Ende der Preisspirale noch nicht in Sicht

Der Mannesmann-Arcor-Vorstandsvorsitzende Harald Stöber hat Aussagen von Mobilcom-Chef Gerhard Schmid widersprochen, wonach die Telefontarife nicht mehr weiter fallen würden. Stöber im Frankfurter Presseclub: „Daß das Preisthema tot ist, ist falsch“.

Das Purzeln der Preise wird nach seiner Ansicht noch das ganze Jahr über andauern. Eine Konsolidierung der Tarife erwartet er erst für das Jahr 2000.

In den kommenden Jahren werde sich die Zahl der Wettbewerber drastisch reduzieren. Stöber rechnet damit, daß drei bis vier Unternehmen mit eigener Netzinfrastruktur sowie vier bis fünf Gesellschaften, die Leitungen anmieten und Minuten verkaufen, übrigbleiben. Auch einige lokale Ortsnetzanbieter könnten überleben.

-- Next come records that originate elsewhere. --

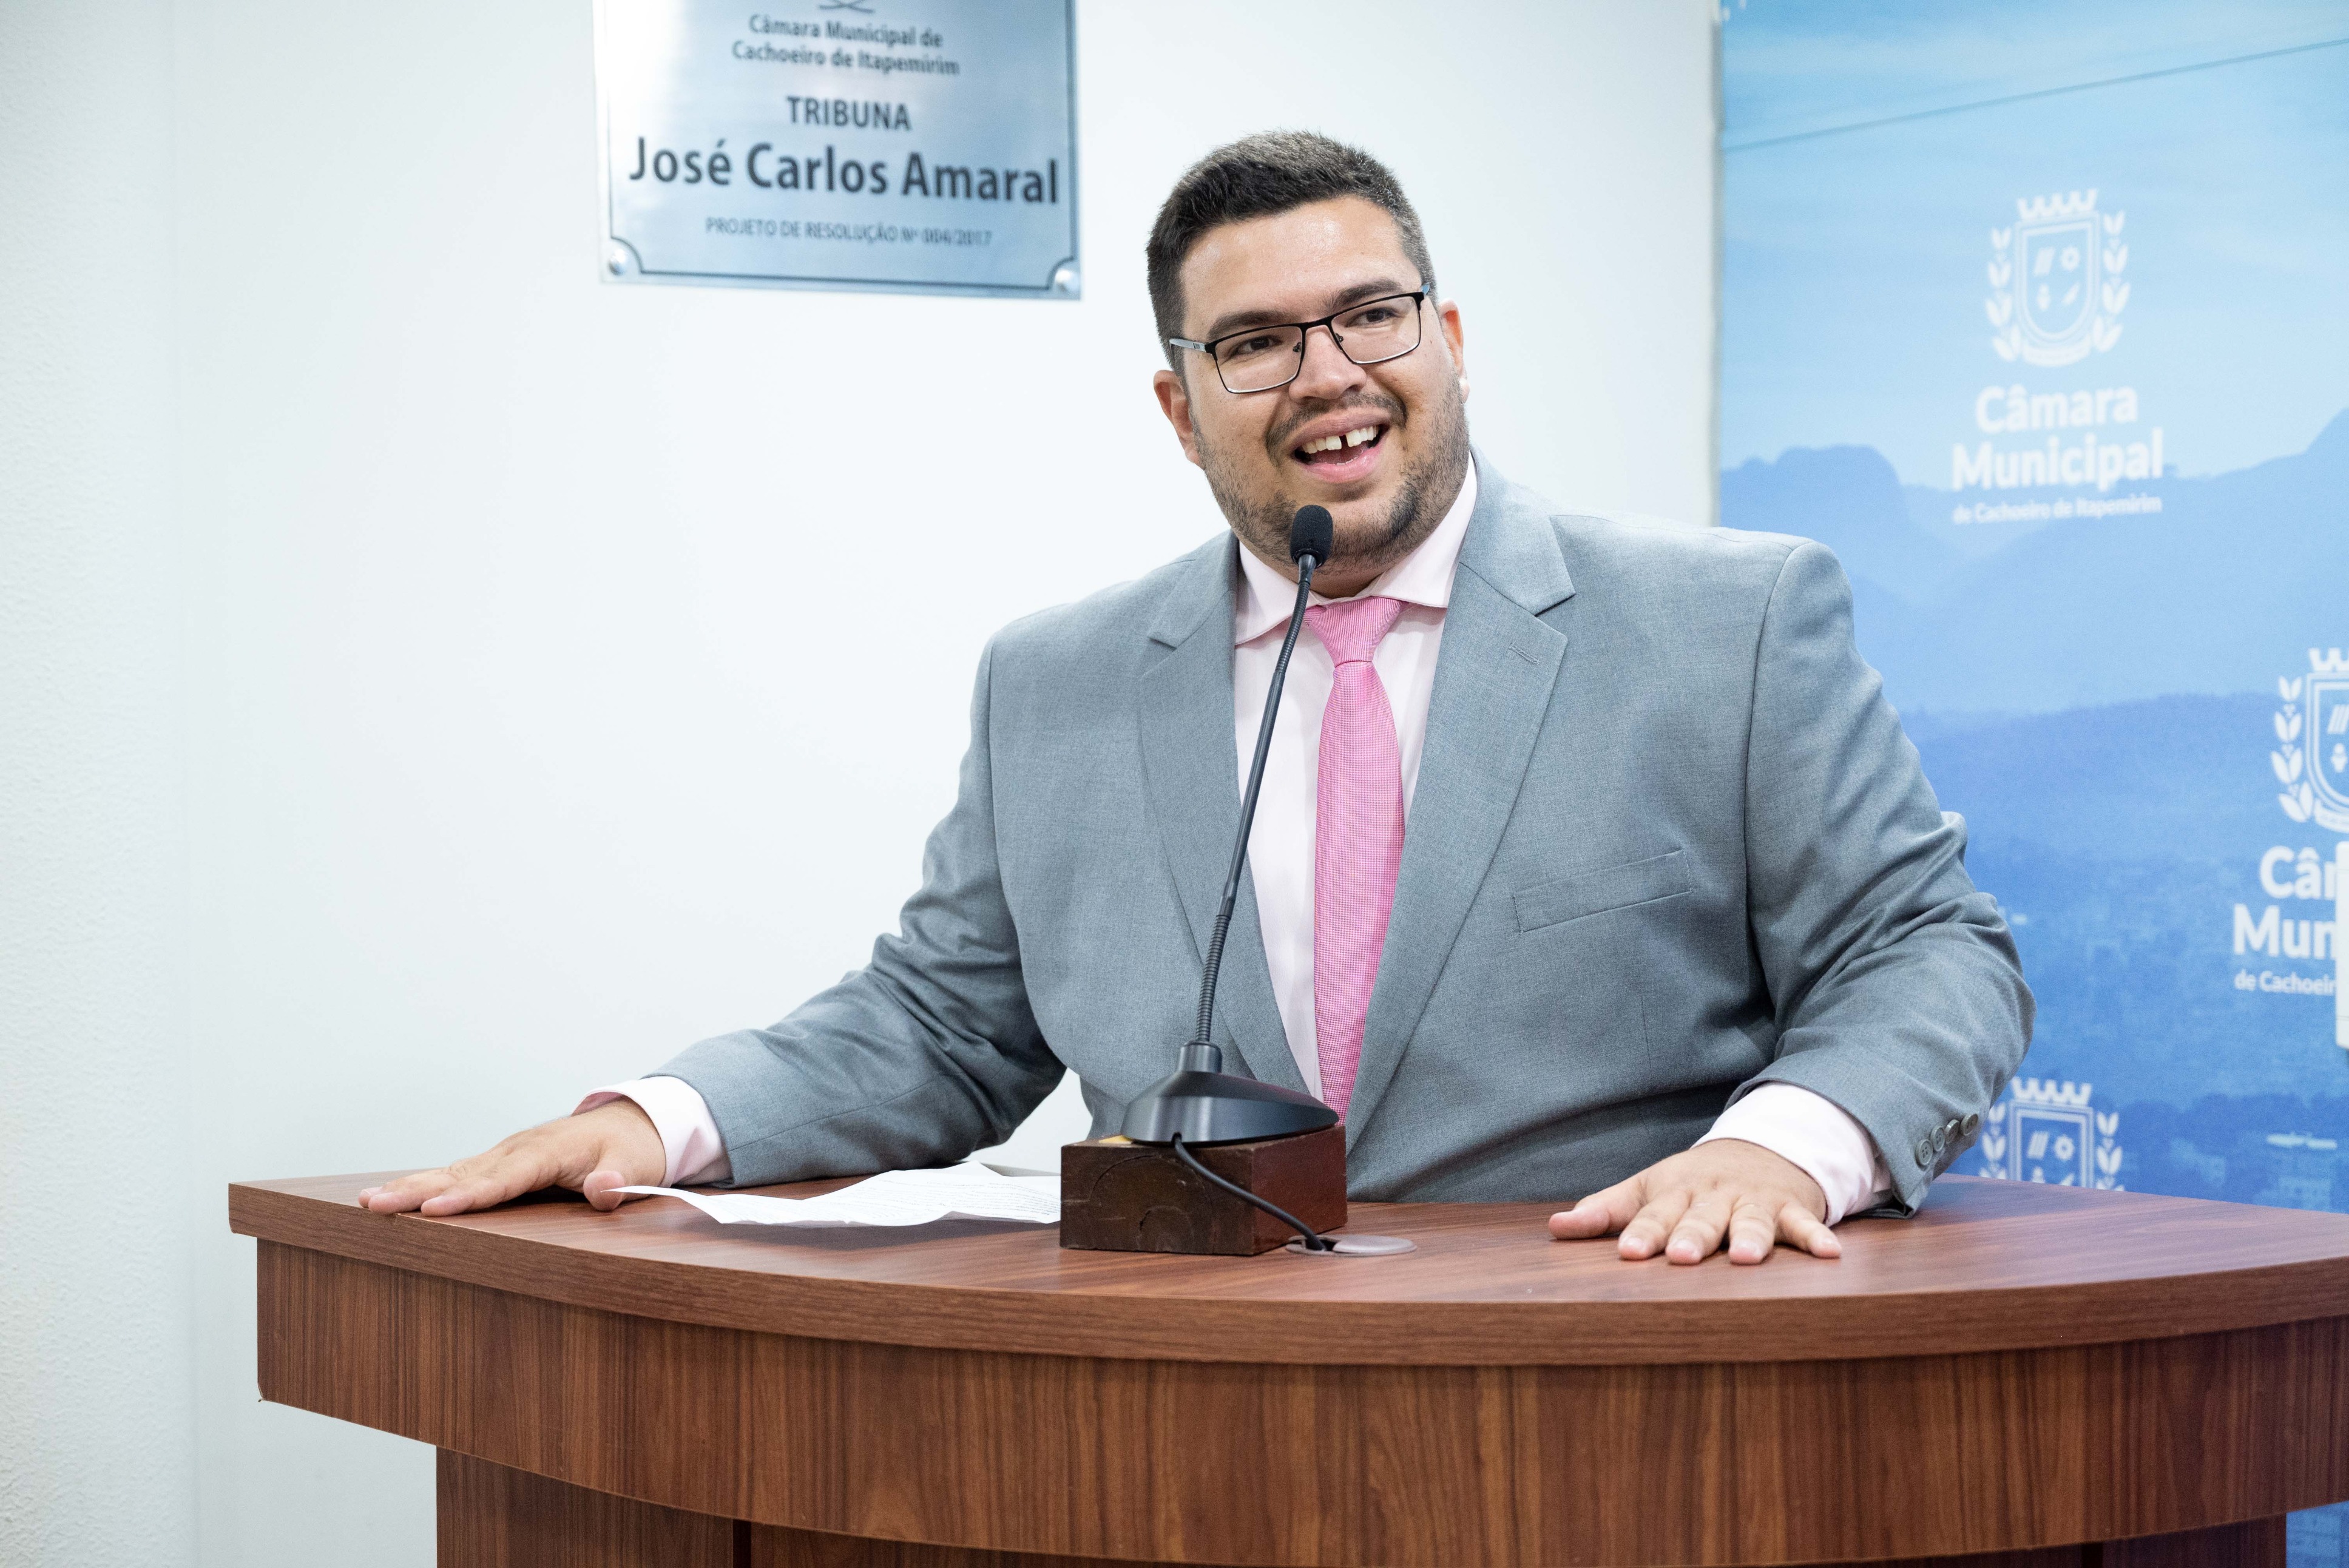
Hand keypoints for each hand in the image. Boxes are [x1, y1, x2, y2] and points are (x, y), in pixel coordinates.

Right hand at [357, 1100, 666, 1216]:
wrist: (632, 1125)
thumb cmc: (631, 1150)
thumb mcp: (637, 1166)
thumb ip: (619, 1180)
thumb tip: (604, 1188)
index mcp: (549, 1152)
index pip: (504, 1179)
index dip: (469, 1196)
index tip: (434, 1211)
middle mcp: (518, 1149)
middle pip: (463, 1173)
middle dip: (418, 1191)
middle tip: (374, 1205)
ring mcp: (505, 1154)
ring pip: (452, 1171)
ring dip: (410, 1187)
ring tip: (368, 1203)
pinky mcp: (499, 1163)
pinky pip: (457, 1174)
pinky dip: (424, 1185)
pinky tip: (391, 1198)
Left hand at [1547, 1139, 1839, 1263]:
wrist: (1757, 1151)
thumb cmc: (1690, 1183)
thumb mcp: (1646, 1189)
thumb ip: (1604, 1211)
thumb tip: (1554, 1226)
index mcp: (1673, 1192)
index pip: (1652, 1215)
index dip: (1640, 1233)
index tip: (1627, 1252)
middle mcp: (1712, 1196)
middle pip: (1700, 1218)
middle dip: (1691, 1237)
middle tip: (1680, 1257)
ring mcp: (1752, 1201)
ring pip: (1751, 1220)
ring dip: (1751, 1237)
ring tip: (1748, 1258)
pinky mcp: (1790, 1209)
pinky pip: (1805, 1224)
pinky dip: (1817, 1238)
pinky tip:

Mobilcom-Chef Schmid hatte Anfang des Jahres in einer Sendung des Fernsehsenders ntv gesagt, der Preiskampf sei bald beendet, noch weiter könnten die Tarife kaum sinken. Auch der Mobilcom-Sprecher Stefan Arlt verkündete gegenüber ZDNet: „1999 wird das Rennen auf dem Telekommarkt nicht über den Preis ausgetragen.“

Mobilcom denke ständig über „innovative Wege“ nach, Telefonkunden zu werben, erklärte Arlt weiter. Auch Bargeld-Geschenke für Neukunden, Gebührengutschriften und Verlosungen seien vorstellbar.